Ariel Knightly said:


> Não? E você?


 Eu acho _maluco _um pouquinho mais forte que _louco_. Só isso, não acho mais informal.
Na verdade, eu uso mais_ abilolado..._


----------



## Ariel Knightly

Será que o Mário de Andrade usaria a palavra _maluco _se estivesse escrevendo um texto não-literário para um bom jornal?...


----------



## Istriano

> Todas as 784 páginas de The Deathly Hallows (Harry  Potter e as Relíquias da Morte) estavam lá, de graça, prontas para serem  degustadas. Algum maluco (ou herói?) havia fotografado, folha por  folha, um exemplar do livro antes de ele chegar às livrarias.


 http://www.estado.com.br/suplementos/info/2007/07/23/info-1.93.8.20070723.11.1.xml


----------



## Ariel Knightly

Muito bom.

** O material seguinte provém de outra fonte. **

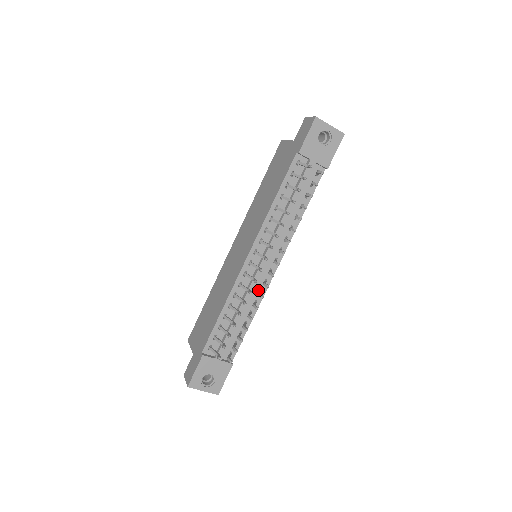
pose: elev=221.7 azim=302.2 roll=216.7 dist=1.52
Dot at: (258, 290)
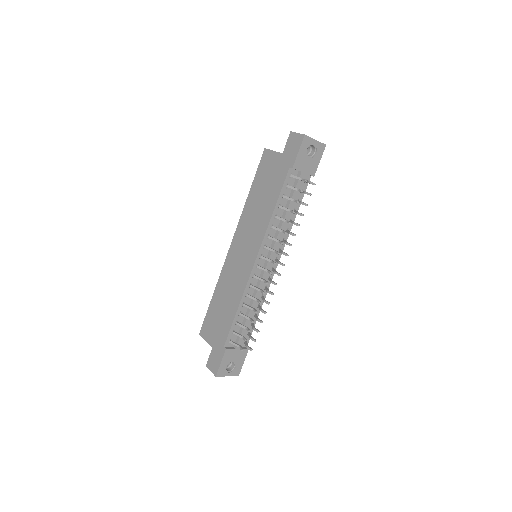
Dot at: (264, 286)
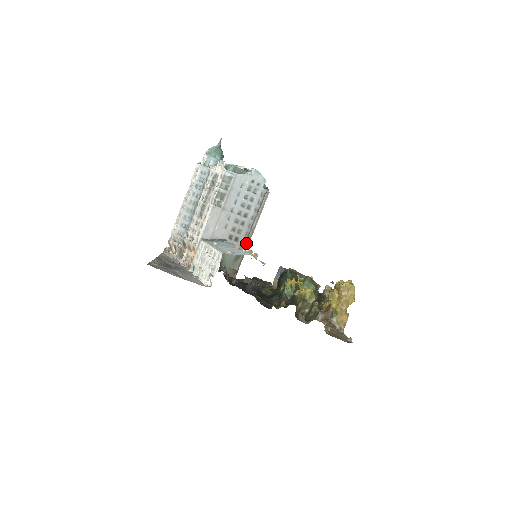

Agora compara a frequência desse uso com a de _louco _nesse mesmo contexto. Depois me diz o que achou.


----------



## Istriano

No Dicionário Houaiss,


> *louco*
> _sinônimos/variantes:_
> ver sinonímia de maluco
> _{adoidado, alienado, aloprado, aloucado, aluado, amalucado, biruta, demente, desassisado, desatinado, desequilibrado, destrambelhado, desvairado, doido, gira, insano, lelé, leso, louco, lunático, mentecapto, pancada, pinel, sandeu, tresloucado}
> _




Aliás, já falávamos sobre isso, aqui: http://forum.wordreference.com/showthread.php?t=1766964


----------



## Ariel Knightly

Sério mesmo que você não percebe diferença nenhuma de registro entre  essas palavras? Gente, para mim essa diferença é tão clara. Bom, para  quem não acredita na diferença - ou não quer acreditar -, qualquer coisa  é só entrar em um corpus linguístico e comparar os resultados. Aqui, por exemplo, é possível encontrar em textos acadêmicos 24 entradas para _louco_ e uma apenas para _maluco_. Nos outros registros _louco _também  é mais frequente, mas a diferença nesses casos não é tão significativa.  O que pareceu ficar claro é que quanto mais formal o registro, maior a  preferência por _louco _sobre _maluco_. Algo semelhante, inclusive, acontece com _loucura _e _maluquice_. Nesse caso, até os tais dicionários reconhecem que um é sinônimo informal do outro.

-----

Só para reforçar, _louco _tem registro neutro. Por isso aparece com frequência tanto em contextos formais quanto informais.


----------



## Istriano

O mesmo acontece na língua falada, _louco _é muito mais comum e daí?
http://www.googlebattle.com/?domain=louco+por+você&domain2=maluco+por+você&submit=Go!

Pudera!
*Maluco *só entrou na língua portuguesa há 150 anos atrás, segundo o Houaiss.


----------



## Ariel Knightly

Istriano said:


> O mesmo acontece na língua falada, _louco _é muito mais comum e daí?
> Pudera!
> *Maluco *só foi entrou na língua portuguesa há 150 anos atrás, segundo o Houaiss.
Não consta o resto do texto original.